La Stampa 8.11.16
Il femminismo in un hashtag
di Ester Armanino
«Essere
 una donna è ancora un mestiere complicato»: così si chiudeva il secondo
 spot realizzato per il progetto di comunicazione integrata «Punto su di
 te» di Pubblicità Progresso, circa un anno fa. Girato durante dei veri 
colloqui di lavoro attraverso le telecamere nascoste tipiche di alcune 
inchieste televisive, mostrava un’attrice che si presentava ai colloqui 
interpretando il ruolo di una donna e poi, accuratamente truccata, 
quello di un uomo. «Donna» e «uomo» erano entrambi interessati alla 
posizione offerta, con lo stesso background di studi e di esperienze 
lavorative pregresse ma, al momento di chiarire le aspettative 
economiche, il selezionatore si dichiarava disponibile ad accettare la 
richiesta di retribuzione del candidato uomo, trovando invece eccessiva 
l’identica richiesta fatta dalla donna. Nella campagna stampa 
dell’iniziativa si vedeva anche una donna mostrarci una banconota da 10 
euro che riportava però la cifra 7: svalutazione tristemente statistica 
basata sugli studi da cui, come ormai si sa, è emerso che la disparità 
di retribuzione tra uomo e donna in Italia è in media del 7,2% con punte
 del 30% fra le persone laureate.
Questa campagna mi aveva molto 
colpito nel suo essere chiara e semplice e di tutti, come dovrebbero 
essere le questioni e le parole che sono di tutti: donna, uomo, pane, 
casa, scuola. Queste e altre campagne di comunicazione - guardate lo 
spot divulgato dalla Commissione Europea lo scorso 3 novembre in 
occasione dell’European Equal Pay Day e girato alle casse di un 
supermercato - hanno una grande efficacia proprio perché arrivano a 
tutti e se c’è un target, questo è abbastanza universale. La protesta 
lanciata ieri in Francia dal collettivo femminista «Les Glorieuses» 

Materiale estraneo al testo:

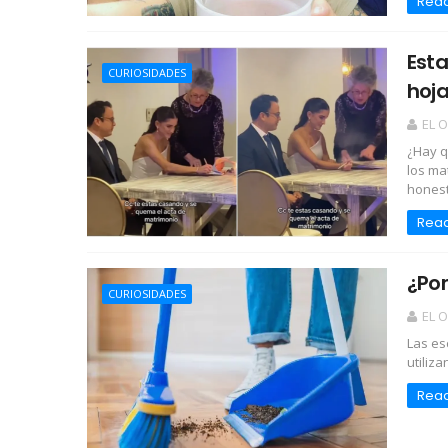
Rea
Esta
CURIOSIDADES
hoja
EL 
¿Hay q
los ma
honesti
Rea
¿Por
CURIOSIDADES
EL 
Las es
utiliz
Rea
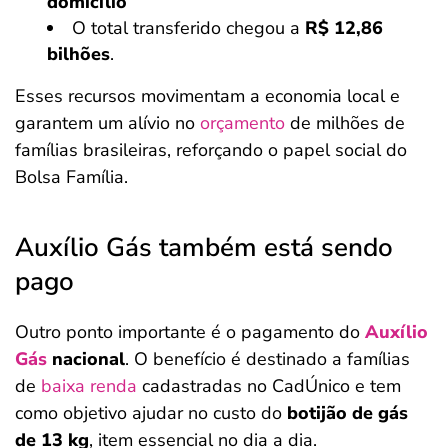
domicílio
O total transferido chegou a
R$ 12,86
bilhões
.
Esses recursos movimentam a economia local e
garantem um alívio no
orçamento
de milhões de
famílias brasileiras, reforçando o papel social do
Bolsa Família.
Auxílio Gás também está sendo
pago
Outro ponto importante é o pagamento do
Auxílio
Gás
nacional
. O benefício é destinado a famílias
de
baixa renda
cadastradas no CadÚnico e tem
como objetivo ajudar no custo do
botijão de gás
de 13 kg
, item essencial no dia a dia.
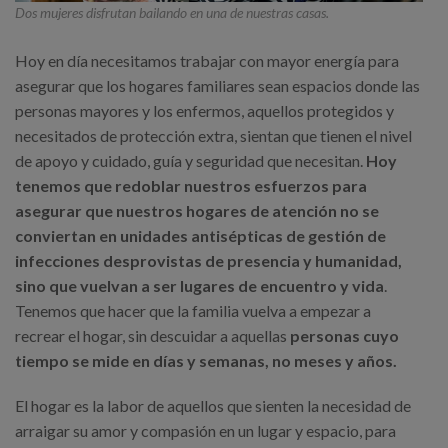
Dos mujeres disfrutan bailando en una de nuestras casas.
Hoy en día necesitamos trabajar con mayor energía para
asegurar que los hogares familiares sean espacios donde las
personas mayores y los enfermos, aquellos protegidos y
necesitados de protección extra, sientan que tienen el nivel
de apoyo y cuidado, guía y seguridad que necesitan.
Hoy
tenemos que redoblar nuestros esfuerzos para
asegurar que nuestros hogares de atención no se
conviertan en unidades antisépticas de gestión de
infecciones desprovistas de presencia y humanidad,
sino que vuelvan a ser lugares de encuentro y vida
.
Tenemos que hacer que la familia vuelva a empezar a
recrear el hogar, sin descuidar a aquellas
personas cuyo
tiempo se mide en días y semanas, no meses y años.
El hogar es la labor de aquellos que sienten la necesidad de
arraigar su amor y compasión en un lugar y espacio, para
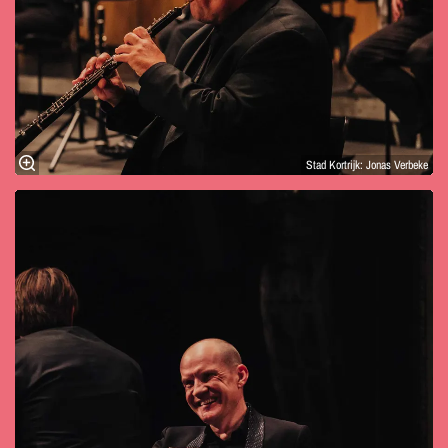
Stad Kortrijk: Jonas Verbeke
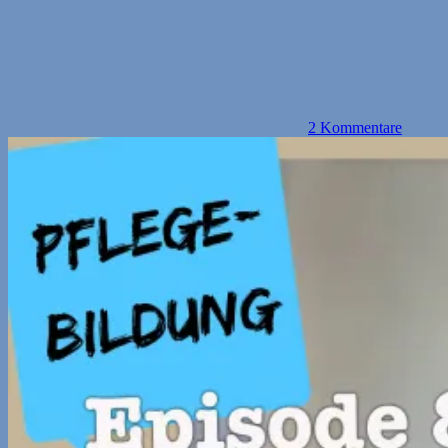
2 Kommentare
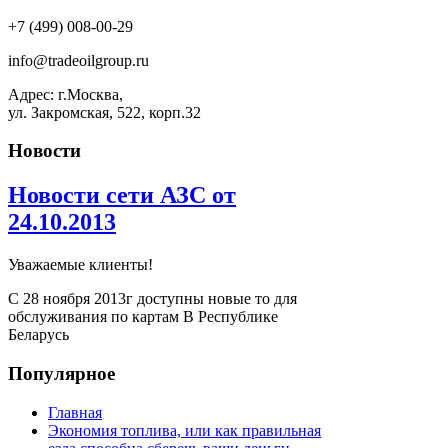
+7 (499) 008-00-29
info@tradeoilgroup.ru
Адрес: г.Москва,
ул. Закромская, 522, корп.32
Новости
Новости сети АЗС от
24.10.2013
Уважаемые клиенты!
С 28 ноября 2013г доступны новые то для
обслуживания по картам В Республике
Беларусь
Популярное
Главная
Экономия топлива, или как правильная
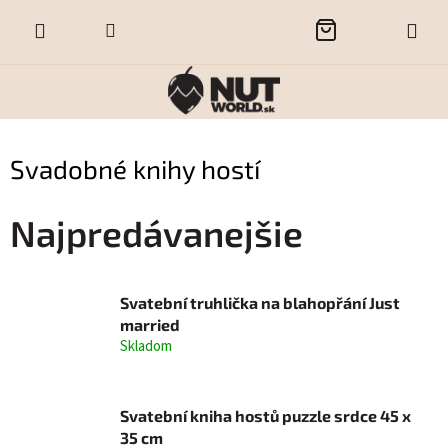
Prejsť
NÁKUPNÝ
na
obsah
KOŠÍK
Svadobné knihy hostí
Najpredávanejšie
Svatební truhlička na blahopřání Just
married
Skladom
Svatební kniha hostů puzzle srdce 45 x
35 cm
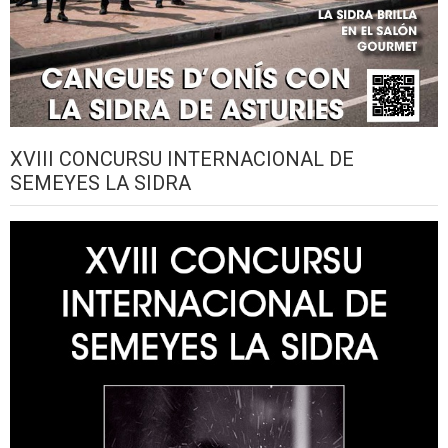
XVIII CONCURSU INTERNACIONAL DE
SEMEYES LA SIDRA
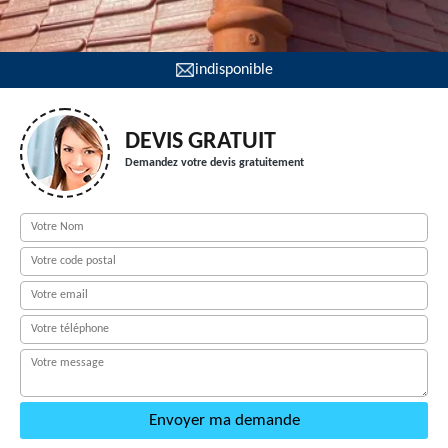
indisponible
DEVIS GRATUIT
Demandez votre devis gratuitement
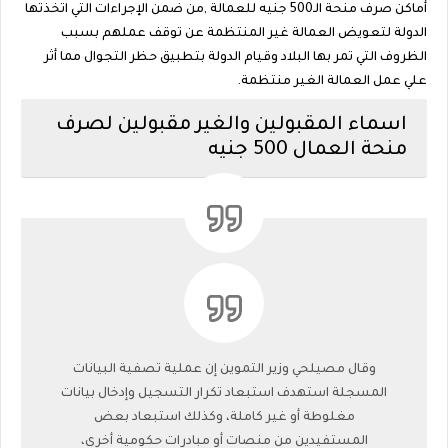
أماكن صرف منحة الـ500 جنيه للعمالة ,من ضمن الإجراءات التي اتخذتها
الدولة لتعويض العمالة غير المنتظمة عن توقف عملهم بسبب
الظروف التي تمر بها البلاد وقيام الدولة بتطبيق حظر التجوال مما أثر
علي عمل العمالة الغير منتظمة.
اسماء المقبولين والغير مقبولين لصرف
منحة العمال 500 جنيه
وقال مصيلحي وزير التموين إن عملية تصفية البيانات
المسجلة استهدف استبعاد تكرار التسجيل وإدخال بيانات
مغلوطة أو غير كاملة، وكذلك استبعاد بعض
المستفيدين من منصات أو مبادرات حكومية أخرى،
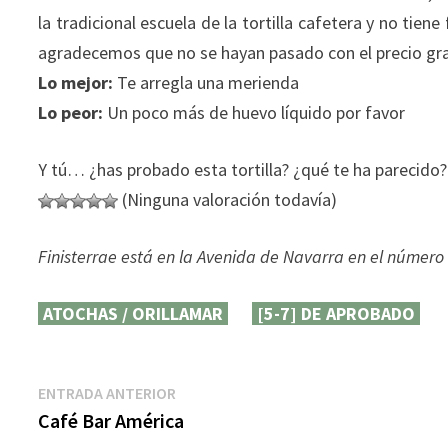
la tradicional escuela de la tortilla cafetera y no tie
agradecemos que no se hayan pasado con el precio gra
Lo mejor:
Te arregla una merienda
Lo peor:
Un poco más de huevo líquido por favor
Y tú… ¿has probado esta tortilla? ¿qué te ha parecido?
(Ninguna valoración todavía)
Finisterrae está en la Avenida de Navarra en el número
ATOCHAS / ORILLAMAR
[5-7] DE APROBADO
Navegación
Entrada
ENTRADA ANTERIOR
anterior:
Café Bar América
de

delle 16,34 mi è invece sembrata banalmente mediatica. Chi sono Les 
Glorieuses? Sono un gruppo di recente formazione fondato da donne 
esperte di web-communication, nato come newsletter e molto attivo su 
Facebook. Non hanno contatti con realtà territoriali e sindacali, non 
sono un’associazione e non fanno riferimento a nessuna personalità di 
cultura femminista che ci metta la faccia. L’invito a scioperare dalle 
«16,34», solidale con quello delle donne islandesi a ottobre, è stato 
lanciato come si lanciano gli hashtag del giorno o quelle proposte di 
indossare indumenti di un colore specifico per mostrarsi sensibili a una
 qualche causa. Il web pare essere il loro (unico) orizzonte e da lì 
propongono e alimentano quel femminismo di superficie volto a combattere
 i diktat dei media con tutto un armamentario di immagini e discorsi che
 alla fine si ripetono in cliché privi di incisività e universalità.
Con
 Les Glorieuses la questione dei diritti lavorativi delle donne, 
affrontata efficacemente dalle campagne di cui sopra, finisce per essere
 la provocazione del giorno. Quale donna potrebbe seriamente aderire a 
un’astensione dal lavoro lanciata da un hashtag? Il femminismo, che 
conta decenni di lotte per i diritti umani universali e che è l’operato 
di tante associazioni e presidi territoriali radicati nella vita 
quotidiana delle donne, non rischia di diventare qualcosa di molto 
vicino al «feminine washing» (espressione coniata dalla professoressa 
Marie Anne Paveau dell’Università di Parigi 13 e ispirata al neologismo 
«green washing», ovvero tutte quelle strategie di comunicazione 
finalizzate a costruire un’immagine di sé ingannevolmente positiva sotto
 il profilo dell’impatto ambientale)? Non per sminuire le buone 
intenzioni di chi si propone di divulgare - a modo suo - le questioni di
 disparità di genere, tantomeno per giudicare chi condivide 
#7novembre16h34 sul suo profilo twitter, ma a che serve la provocazione 
fine a se stessa? Da quanti al giorno d’oggi è recepita?
Numeri 
alla mano, vedremo quante donne hanno realmente aderito allo «sciopero»,
 se con licenza poetica (o superficialità mediatica) decidiamo di 
utilizzare questa importante parola.